▶ _TASK BRIEF_:
Each entry should be copied as it stands, leaving the pictures behind.

Records from a collection

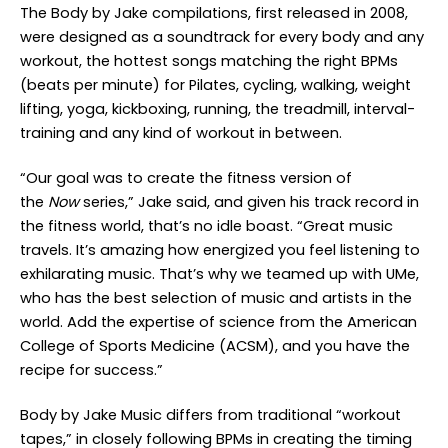
The Body by Jake compilations, first released in 2008,
were designed as a soundtrack for every body and any
workout, the hottest songs matching the right BPMs
(beats per minute) for Pilates, cycling, walking, weight
lifting, yoga, kickboxing, running, the treadmill, interval-
training and any kind of workout in between.
“Our goal was to create the fitness version of
the
Now
series,” Jake said, and given his track record in
the fitness world, that’s no idle boast. “Great music
travels. It’s amazing how energized you feel listening to
exhilarating music. That’s why we teamed up with UMe,
who has the best selection of music and artists in the
world. Add the expertise of science from the American
College of Sports Medicine (ACSM), and you have the
recipe for success.”
Body by Jake Music differs from traditional “workout
tapes,” in closely following BPMs in creating the timing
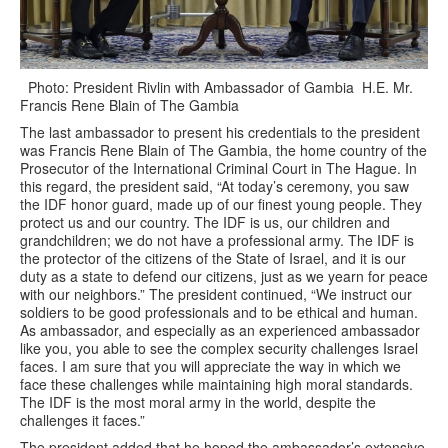
Photo: President Rivlin with Ambassador of Gambia H.E. Mr.
Francis Rene Blain of The Gambia
The last ambassador to present his credentials to the president
was Francis Rene Blain of The Gambia, the home country of the
Prosecutor of the International Criminal Court in The Hague. In
this regard, the president said, “At today’s ceremony, you saw
the IDF honor guard, made up of our finest young people. They
protect us and our country. The IDF is us, our children and
grandchildren; we do not have a professional army. The IDF is
the protector of the citizens of the State of Israel, and it is our
duty as a state to defend our citizens, just as we yearn for peace
with our neighbors.” The president continued, “We instruct our
soldiers to be good professionals and to be ethical and human.
As ambassador, and especially as an experienced ambassador
like you, you able to see the complex security challenges Israel
faces. I am sure that you will appreciate the way in which we
face these challenges while maintaining high moral standards.
The IDF is the most moral army in the world, despite the
challenges it faces.”
The president added that he hoped the ambassador’s extensive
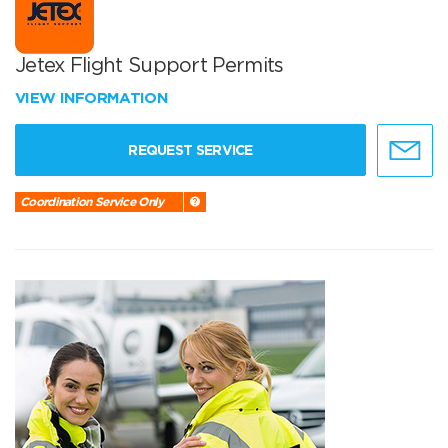
Jetex Flight Support Permits
VIEW INFORMATION
REQUEST SERVICE
Coordination Service Only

▶ _SOLUTION_:
The Body by Jake compilations, first released in 2008,
were designed as a soundtrack for every body and any
workout, the hottest songs matching the right BPMs
(beats per minute) for Pilates, cycling, walking, weight
lifting, yoga, kickboxing, running, the treadmill, interval-
training and any kind of workout in between.
“Our goal was to create the fitness version of
the
Now
series,” Jake said, and given his track record in
the fitness world, that’s no idle boast. “Great music
travels. It’s amazing how energized you feel listening to
exhilarating music. That’s why we teamed up with UMe,
who has the best selection of music and artists in the
world. Add the expertise of science from the American
College of Sports Medicine (ACSM), and you have the
recipe for success.”
Body by Jake Music differs from traditional “workout
tapes,” in closely following BPMs in creating the timing
Photo: President Rivlin with Ambassador of Gambia H.E. Mr.
Francis Rene Blain of The Gambia
The last ambassador to present his credentials to the president
was Francis Rene Blain of The Gambia, the home country of the
Prosecutor of the International Criminal Court in The Hague. In
this regard, the president said, “At today’s ceremony, you saw
the IDF honor guard, made up of our finest young people. They
protect us and our country. The IDF is us, our children and
grandchildren; we do not have a professional army. The IDF is
the protector of the citizens of the State of Israel, and it is our
duty as a state to defend our citizens, just as we yearn for peace
with our neighbors.” The president continued, “We instruct our
soldiers to be good professionals and to be ethical and human.
As ambassador, and especially as an experienced ambassador
like you, you able to see the complex security challenges Israel
faces. I am sure that you will appreciate the way in which we
face these challenges while maintaining high moral standards.
The IDF is the most moral army in the world, despite the
challenges it faces.”
The president added that he hoped the ambassador’s extensive
Jetex Flight Support Permits
VIEW INFORMATION
REQUEST SERVICE
Coordination Service Only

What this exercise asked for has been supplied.